There is another strong reason why contentions of Shri Habbu cannot be accepted. All the grounds challenged now urged by Shri Habbu were open to the appellants when Collector of Central Excise, Baroda (Shri K S.Dilipsinhji) passed his order dated 22-12-1978. A perusal of the order passed by the learned Collector shows that some of the grounds now urged were in fact urged before him and negatived. The findings of the Collector were upheld by the Board in its order dated 6-12-1979.

It is true that so far as the claim of duty is concerned, the Collector of Central Excise (Sh. K.S. Dilipsinhji) in his order dated 22-12-1978 did not pass any order with regard to payment of duty and said that the matter was being handled by the concerned Asstt. Collector, who was to finalise it early. If the Collector of Central Excise passed an order confirming the duty liability of the appellants for specified period and at the appropriate rate, in view of the Delhi High Court judgment referred to above, the amount of duty was only a matter of calculation.

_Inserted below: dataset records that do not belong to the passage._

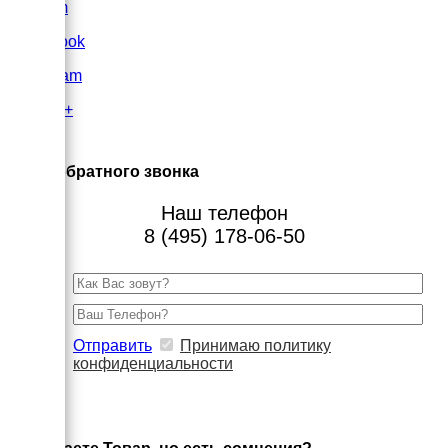
VK.com
FaceBook
Instagram
Google+
×
Заказ обратного звонка
Наш телефон
8 (495) 178-06-50
Отправить
Принимаю политику
конфиденциальности
×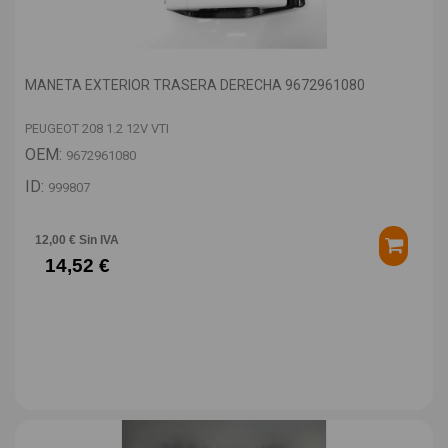
MANETA EXTERIOR TRASERA DERECHA 9672961080
PEUGEOT 208 1.2 12V VTI
OEM:
9672961080
ID:
999807
12,00 € Sin IVA
14,52 €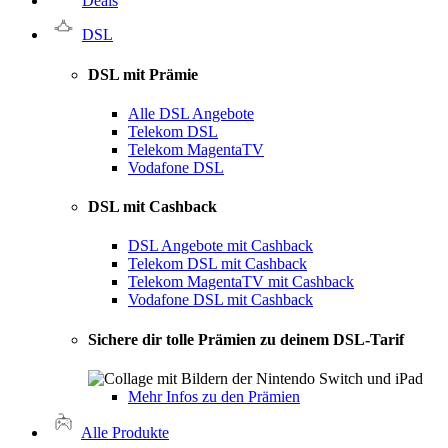
Deals
DSL
DSL mit Prämie
Alle DSL Angebote
Telekom DSL
Telekom MagentaTV
Vodafone DSL
DSL mit Cashback
DSL Angebote mit Cashback
Telekom DSL mit Cashback
Telekom MagentaTV mit Cashback
Vodafone DSL mit Cashback
Sichere dir tolle Prämien zu deinem DSL-Tarif
Mehr Infos zu den Prämien
Alle Produkte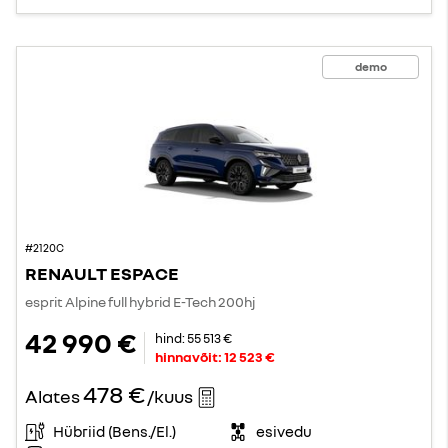
demo
#2120C
RENAULT ESPACE
esprit Alpine full hybrid E-Tech 200hj
42 990 €
hind:
55 513 €
hinnavõit:
12 523 €
478 €
Alates
/kuus
Hübriid (Bens./El.)
esivedu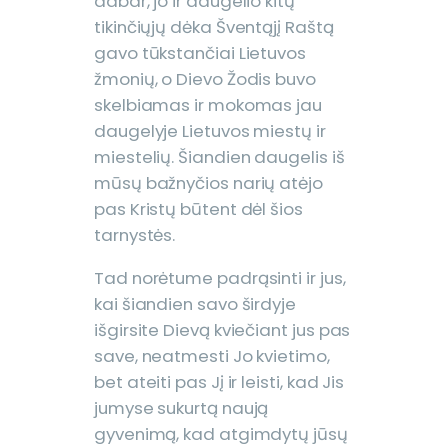
dabar, jo ir daugelio kitų
tikinčiųjų dėka Šventąjį Raštą
gavo tūkstančiai Lietuvos
žmonių, o Dievo Žodis buvo
skelbiamas ir mokomas jau
daugelyje Lietuvos miestų ir
miestelių. Šiandien daugelis iš
mūsų bažnyčios narių atėjo
pas Kristų būtent dėl šios
tarnystės.
Tad norėtume padrąsinti ir jus,
kai šiandien savo širdyje
išgirsite Dievą kviečiant jus pas
save, neatmesti Jo kvietimo,
bet ateiti pas Jį ir leisti, kad Jis
jumyse sukurtą naują
gyvenimą, kad atgimdytų jūsų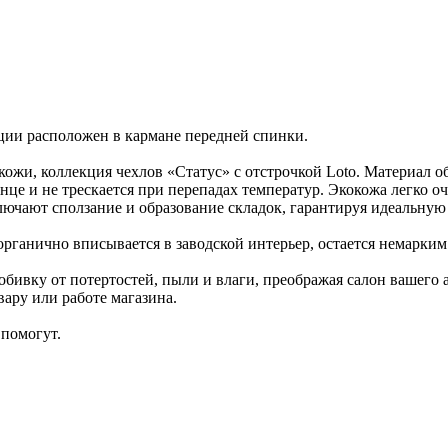
ции расположен в кармане передней спинки.
ожи, коллекция чехлов «Статус» с отстрочкой Loto. Материал о
нце и не трескается при перепадах температур. Экокожа легко о
ючают сползание и образование складок, гарантируя идеальную 
органично вписывается в заводской интерьер, остается немарким
ивку от потертостей, пыли и влаги, преображая салон вашего
ару или работе магазина.
помогут.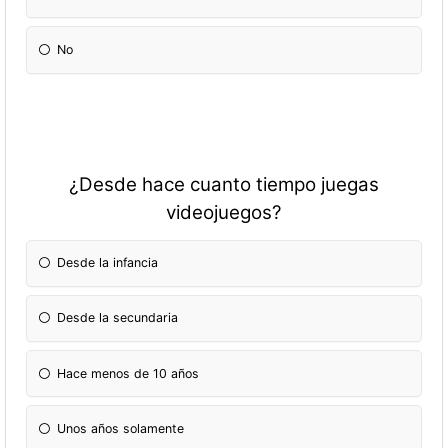
No
¿Desde hace cuanto tiempo juegas
videojuegos?
Desde la infancia
Desde la secundaria
Hace menos de 10 años
Unos años solamente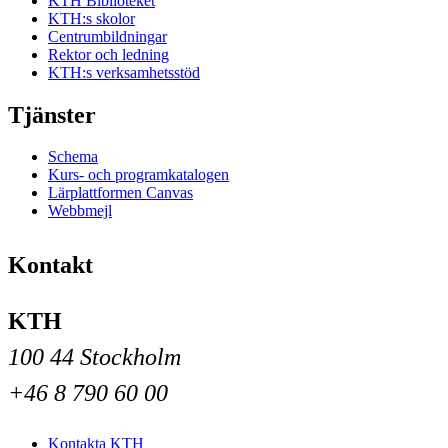
KTH Biblioteket
KTH:s skolor
Centrumbildningar
Rektor och ledning
KTH:s verksamhetsstöd
Tjänster
Schema
Kurs- och programkatalogen
Lärplattformen Canvas
Webbmejl
Kontakt
KTH
100 44 Stockholm
+46 8 790 60 00
Kontakta KTH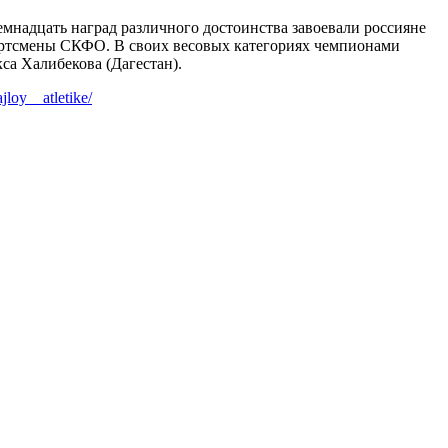
мнадцать наград различного достоинства завоевали россияне
портсмены СКФО. В своих весовых категориях чемпионами
са Халибекова (Дагестан).
loy__atletike/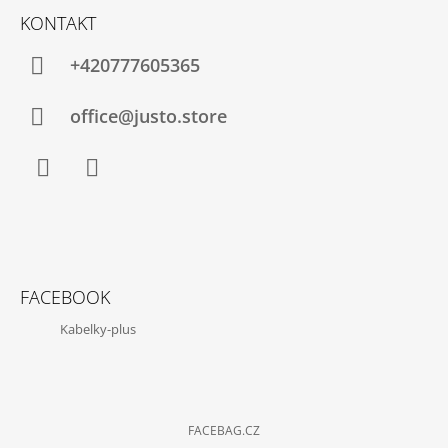
J
KONTAKT
E
M
+420777605365
E
office@justo.store
DÁMSKÁ
KOŽENÁ
TAŠKA
PRAGUE
1842
Facebook
Instagram
2
990
Kč
Původně:
4
FACEBOOK
290
Kč
Kabelky-plus
FACEBAG.CZ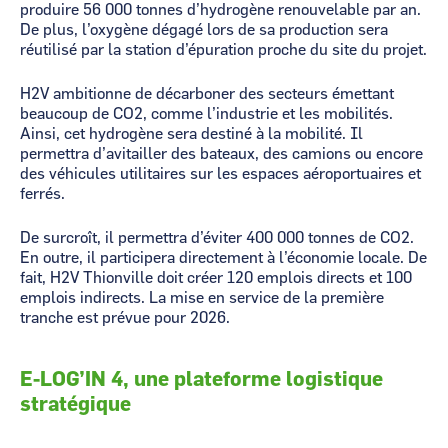
produire 56 000 tonnes d’hydrogène renouvelable par an.
De plus, l’oxygène dégagé lors de sa production sera
réutilisé par la station d’épuration proche du site du projet.
H2V ambitionne de décarboner des secteurs émettant
beaucoup de CO2, comme l’industrie et les mobilités.
Ainsi, cet hydrogène sera destiné à la mobilité. Il
permettra d’avitailler des bateaux, des camions ou encore
des véhicules utilitaires sur les espaces aéroportuaires et
ferrés.
De surcroît, il permettra d’éviter 400 000 tonnes de CO2.
En outre, il participera directement à l’économie locale. De
fait, H2V Thionville doit créer 120 emplois directs et 100
emplois indirects. La mise en service de la première
tranche est prévue pour 2026.
E-LOG’IN 4, une plateforme logistique
stratégique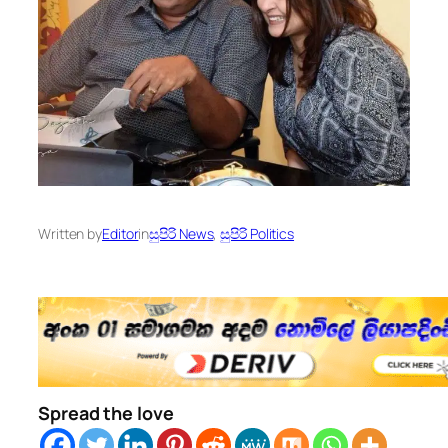
Written by
Editor
in
සුපිරි News
, 
සුපිරි Politics
Spread the love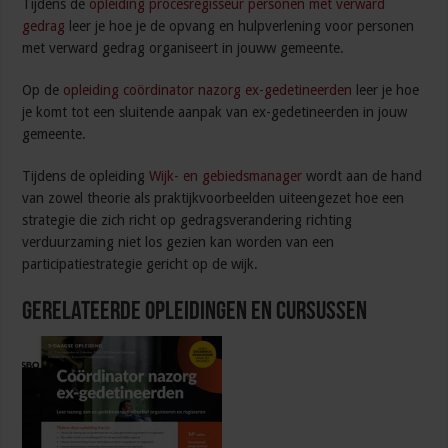
Tijdens de
opleiding procesregisseur personen met verward
gedrag
leer je hoe je de opvang en hulpverlening voor personen
met verward gedrag organiseert in jouww gemeente.
Op de
opleiding coördinator nazorg ex-gedetineerden
leer je hoe
je komt tot een sluitende aanpak van ex-gedetineerden in jouw
gemeente.
Tijdens de opleiding
Wijk- en gebiedsmanager
wordt aan de hand
van zowel theorie als praktijkvoorbeelden uiteengezet hoe een
strategie die zich richt op gedragsverandering richting
verduurzaming niet los gezien kan worden van een
participatiestrategie gericht op de wijk.
Gerelateerde Opleidingen en Cursussen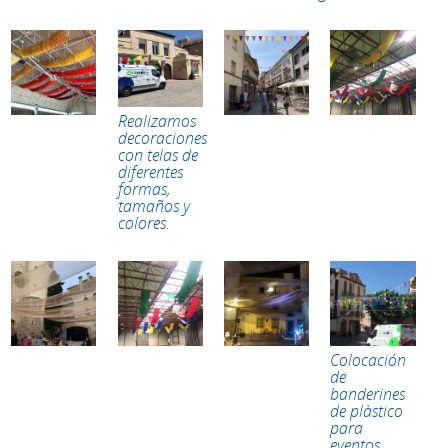
Realizamos
decoraciones
con telas de
diferentes
formas,
tamaños y
colores.
Colocación
de
banderines
de plàstico
para
eventos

The Central Board of Excise & Customs by its order dated 6-12-1979 had already directed the appellants to pay duty as might be assessed by the competent authority. It must be emphasised that all these orders were consequent to notice to show cause dated 22-12-1975 served on the appellants which we have found to be legal and in order.

The appellants did not challenge order of the Board though a revision before the Govt. of India or in any other manner. The order, therefore, became final. It is not open to the appellants to urge grounds piecemeal which could have been urged earlier and to challenge the findings contained in the order of the Collector of Central Excise (Shri K.S. Dilipsinhji) and that of the Member, C.B.E. & C. These findings have become past and closed. In view of this, we do not accepted the contention of the appellants that further show cause notice specifying the amount should have been served on the appellants and in absence of the same the demand is illegal. We do not also accept the appellants' contention that the demand is barred by limitation or that it offends Article 265 of the Constitution.

8. It is, however, noticed that notice to show cause dated 22-12-1975 calling upon the appellants to pay duty at appropriate rates was for goods removed between the period 31-3-1973 to 31-5-1975 but the order in original dated 14-9-1981 passed by the Asstt. Collector of Central Excise shows that duty demanded from the appellant is for the period 1-10-1972 to 31-5-1975. The demand of duty for the period 1-10-1972 to 30-3-1973 which was not mentioned in the notice to show cause dated 22-12-1975 would have to be excluded in computing the demand and demand from the appellants to that extent should be correspondingly reduced.

The demand from the appellants would be confined only to the period mentioned in the show cause notice i.e. 31-3-1973 to 31-5-1975. The appeal to this extent (1-10-1972 to 31-3-1973) and for this period would have to be allowed.

9. As a result of aforesaid discussion the demand of duty from the appellants for the period 1-10-1972 to 30-3-1973 is set aside and the demand for the period 3L-3-1975 to 31-5-1975 is upheld. The appellants shall pay the duty demanded for the period 31-3-1973 to 31-5-1975. With this modification the appeal is dismissed.